CD117 protein was predominantly observed in the cytoplasmic membranes of rounded cells in tumor stroma and perivascular spaces. CD117-positive cells were also observed in tumor capsules and perivascular areas of the outer margin and peritumor. NKp46 protein was mainly observed in cytoplasmic membranes of rounded cells in sinusoid-like spaces, the stroma of the tumor center, and the inner margin.
NKp46-positive cells were observed in capsules around tumor nests and stroma of portal tracts in the outer margin and peritumor regions. CD1a protein was mostly observed in the cytoplasmic membranes of rounded cells, either scattered or in aggregates in the stroma and sinusoid-like spaces in the tumor center and inner margin regions. CD1a positive cells were found in sinusoids and biliary epithelium in the peritumor region.

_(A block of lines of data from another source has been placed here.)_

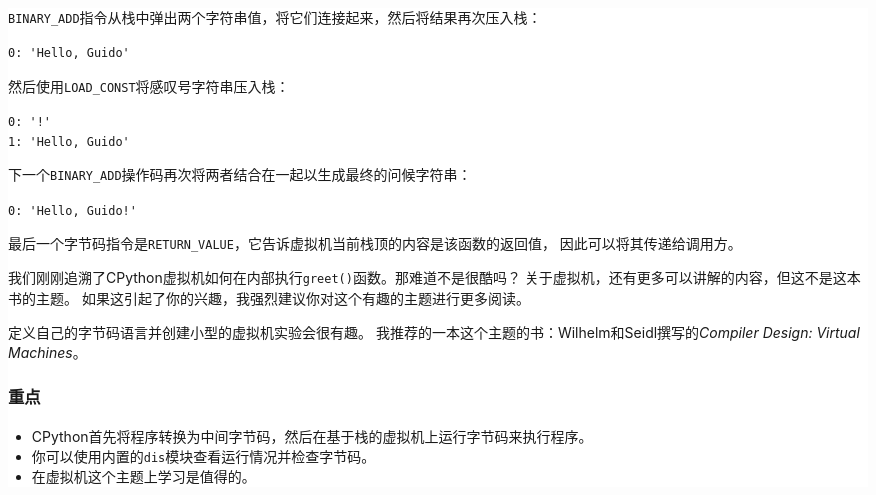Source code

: `BINARY_ADD`指令从栈中弹出两个字符串值，将它们连接起来，然后将结果再次压入栈：

    0: 'Hello, Guido'

然后使用`LOAD_CONST`将感叹号字符串压入栈：

    0: '!'
    1: 'Hello, Guido'

下一个`BINARY_ADD`操作码再次将两者结合在一起以生成最终的问候字符串：

    0: 'Hello, Guido!'

最后一个字节码指令是`RETURN_VALUE`，它告诉虚拟机当前栈顶的内容是该函数的返回值，
因此可以将其传递给调用方。

我们刚刚追溯了CPython虚拟机如何在内部执行`greet()`函数。那难道不是很酷吗？
关于虚拟机，还有更多可以讲解的内容，但这不是这本书的主题。
如果这引起了你的兴趣，我强烈建议你对这个有趣的主题进行更多阅读。

定义自己的字节码语言并创建小型的虚拟机实验会很有趣。
我推荐的一本这个主题的书：Wilhelm和Seidl撰写的*Compiler Design: Virtual Machines*。

### 重点

- CPython首先将程序转换为中间字节码，然后在基于栈的虚拟机上运行字节码来执行程序。
- 你可以使用内置的`dis`模块查看运行情况并检查字节码。
- 在虚拟机这个主题上学习是值得的。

This study evaluates the distribution of immune cells in hepatocellular carcinoma (HCC) and their prognostic significance. It highlights the use of QuPath image analysis software for accurate quantification of immune cells in tumor and adjacent tissues.
Quantitative digital pathology using QuPath enables precise immune cell profiling in hepatocellular carcinoma (HCC), addressing annotation and reproducibility challenges in tumor microenvironment analysis. Automated area fraction measurement of mast cells, dendritic cells, and NK cells supports robust prognostic assessment, informing early discovery and translational research decisions. This workflow enhances predictive confidence for immune-related biomarkers and supports risk-adjusted portfolio advancement in oncology R&D.
This digital pathology workflow integrates from early discovery through translational research, supporting immune cell biomarker validation and mechanistic studies in HCC and related oncology models.